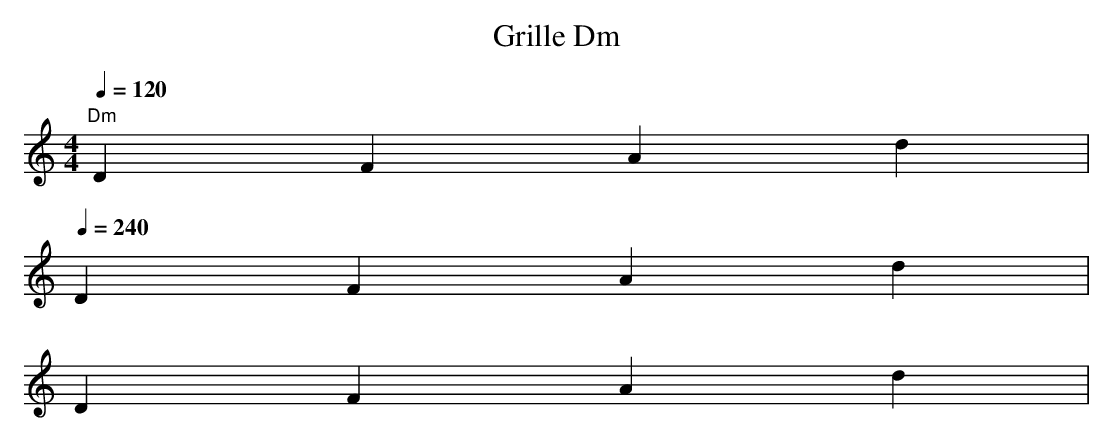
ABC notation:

X:1
T:Grille Dm
M: 4/4
L: 1/4
Q: 1/4=120
K:C
V:1
Q: 1/4=120
"Dm"D F A d |
Q: 1/4=240
D F A d |
D F A d |
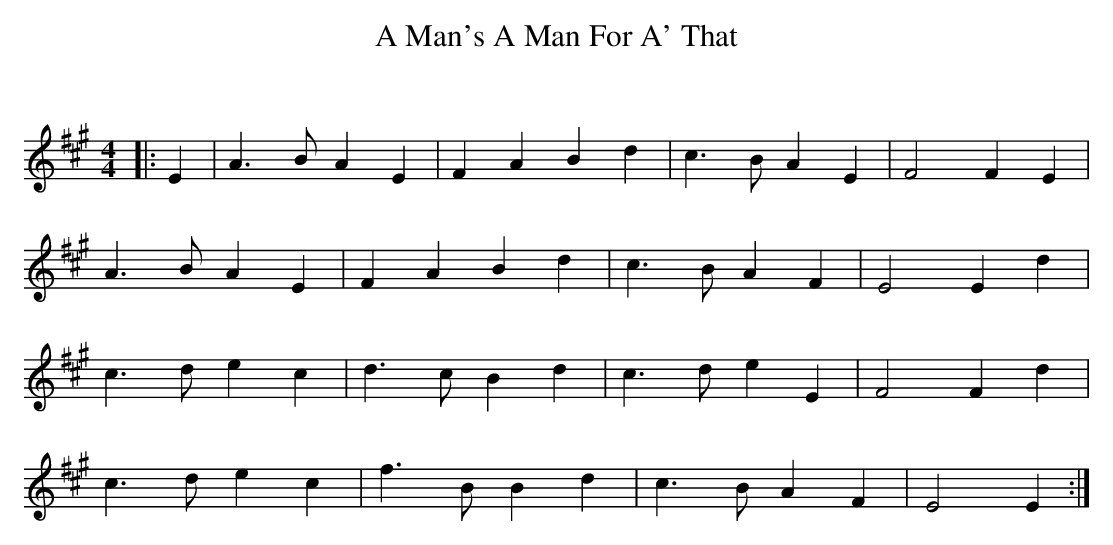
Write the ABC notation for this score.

X:1
T: A Man's A Man For A' That
C:
Q:128
K:A
M:4/4
L:1/16
|:E4|A6B2 A4E4|F4A4 B4d4|c6B2 A4E4|F8F4E4|
A6B2 A4E4|F4A4 B4d4|c6B2 A4F4|E8 E4d4|
c6d2 e4c4|d6c2 B4d4|c6d2 e4E4|F8 F4d4|
c6d2 e4c4|f6B2 B4d4|c6B2 A4F4|E8E4:|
================================
**Do this**
Turn every line of the listing above into a numbered list, omitting the blank lines and leaving out the pictures.

**Written answer**
1. ABC notation:
2. X:1
3. T:Grille Dm
4. M: 4/4
5. L: 1/4
6. Q: 1/4=120
7. K:C
8. V:1
9. Q: 1/4=120
10. "Dm"D F A d |
11. Q: 1/4=240
12. D F A d |
13. D F A d |
14. Write the ABC notation for this score.
15. X:1
16. T: A Man's A Man For A' That
17. C:
18. Q:128
19. K:A
20. M:4/4
21. L:1/16
22. |:E4|A6B2 A4E4|F4A4 B4d4|c6B2 A4E4|F8F4E4|
23. A6B2 A4E4|F4A4 B4d4|c6B2 A4F4|E8 E4d4|
24. c6d2 e4c4|d6c2 B4d4|c6d2 e4E4|F8 F4d4|
25. c6d2 e4c4|f6B2 B4d4|c6B2 A4F4|E8E4:|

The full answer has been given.